> _THE EXERCISE_: In the discussion of moderators below, how would a flag ideally be described in a perfect world?

> _TEXT_:
While it can be convenient for a moderator to know the language of the flagged Q/A, in a perfect world, the flag is described in a manner that requires no knowledge of the language at all.
@Cerbrus: they can't effectively handle flags if they don't understand what the questions, answers, comments and flags are actually about. Otherwise, they can't understand which ones are snark, legitimate comment, abuse, unconstructive comment.
@meagar Please read what I wrote more carefully. I said I expect them to have the knowledge level to do that or understand when it's the underlying issue - I do not expect them to do actually do much of it. Sure, dealing with repetitive or low-grade crap is most of the jobdesc.
> I am having the same issue. I added the needed components, setting correct minimum targets and intellisense is not picking it up. tried restarting app as well.
@meagar You misrepresented what I said. I never said I expect moderators to waste "huge time" dealing with tag issues, or even hardly any time. I said I expect them to have the knowledge level to know what the hell they're doing, which often is not the case. Good intentions only get us so far.

> _DATASET EXTRACT_:

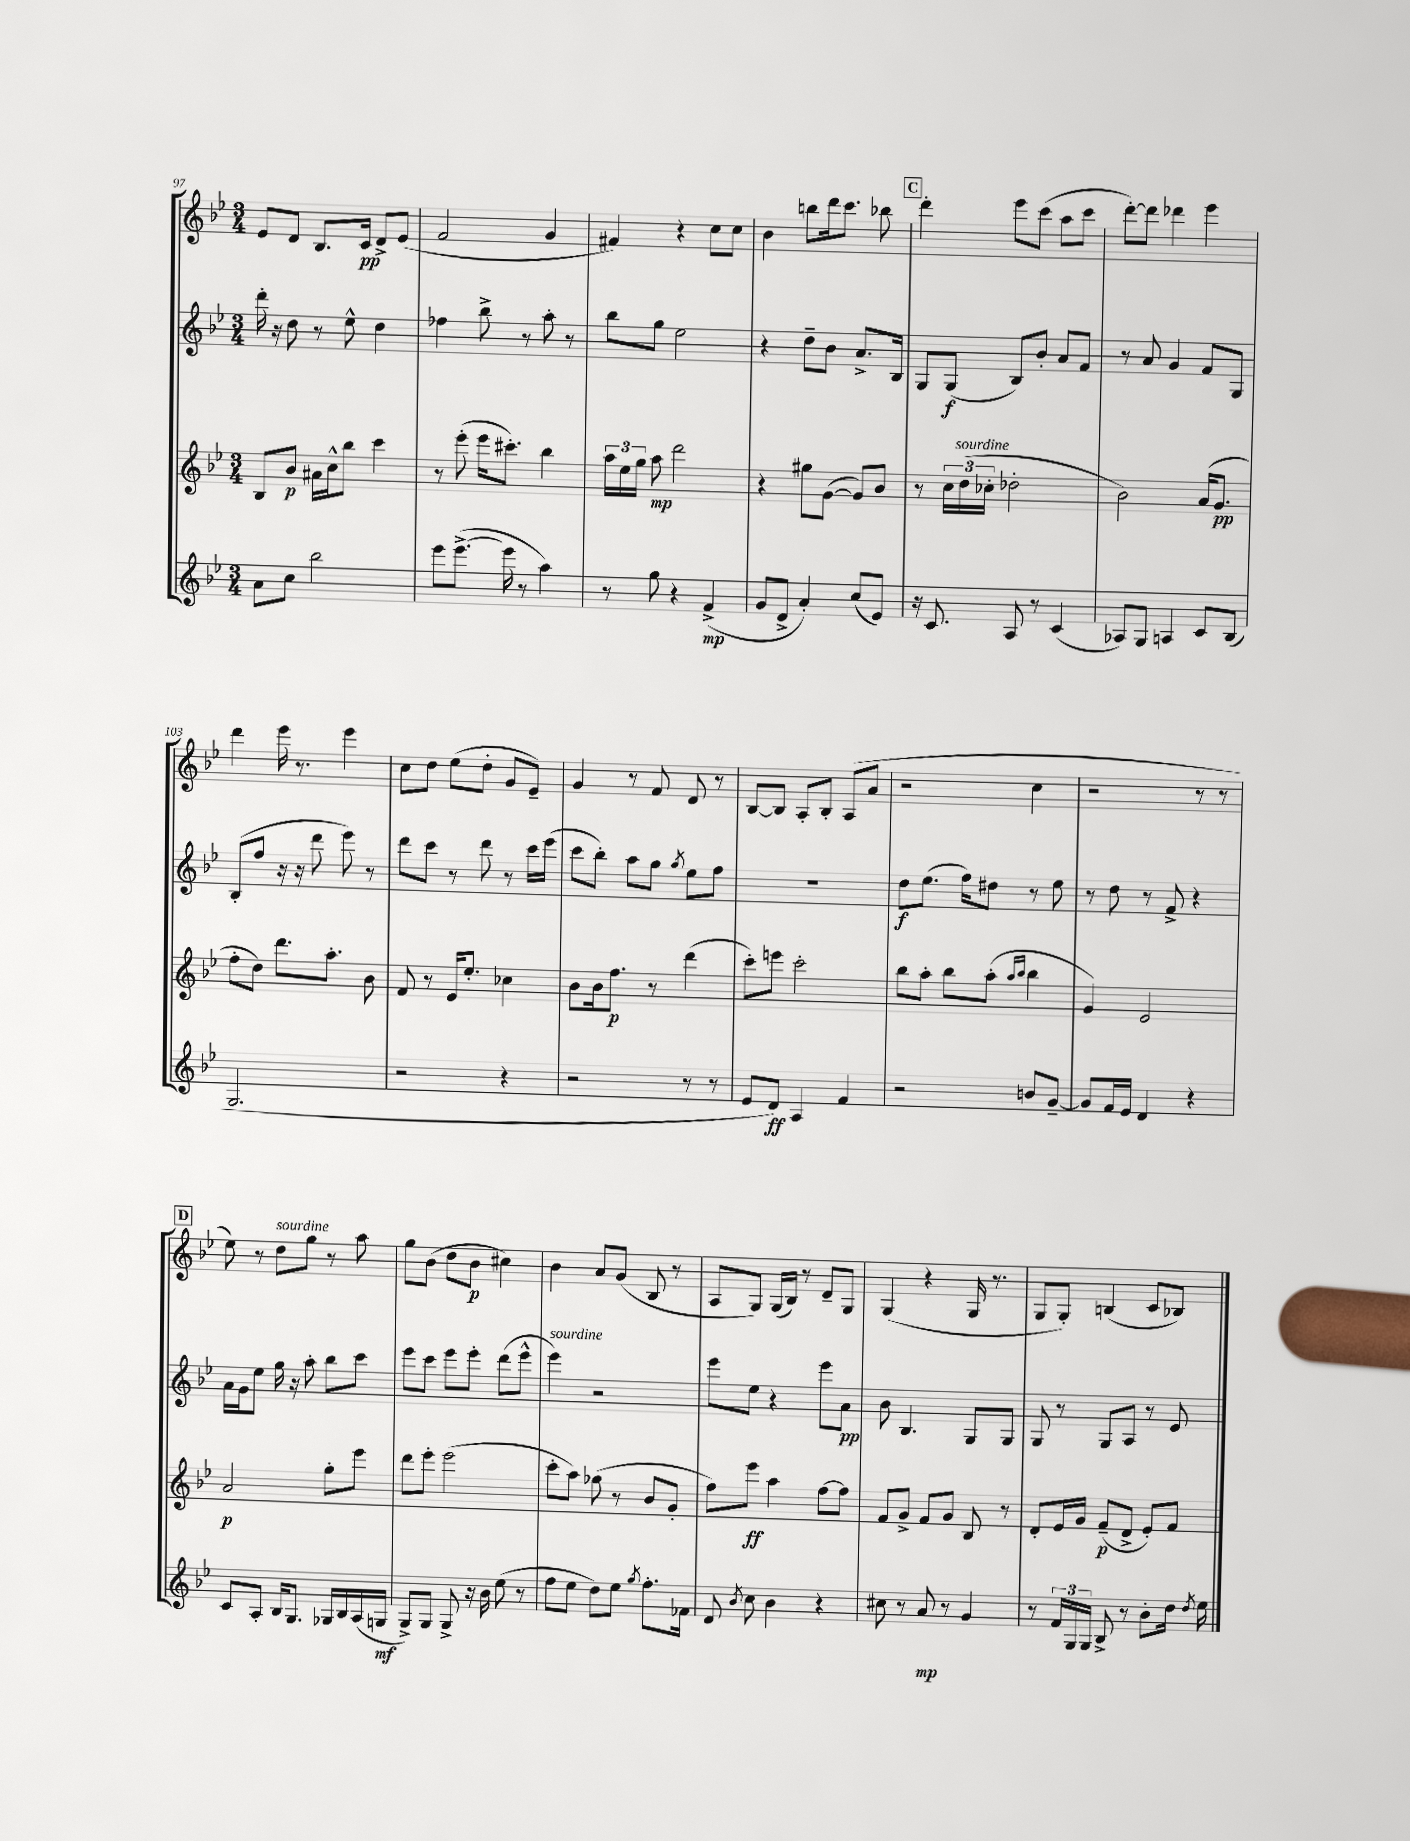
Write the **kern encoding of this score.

> _WRITTEN ANSWER_: In a manner that requires no knowledge of the language at all.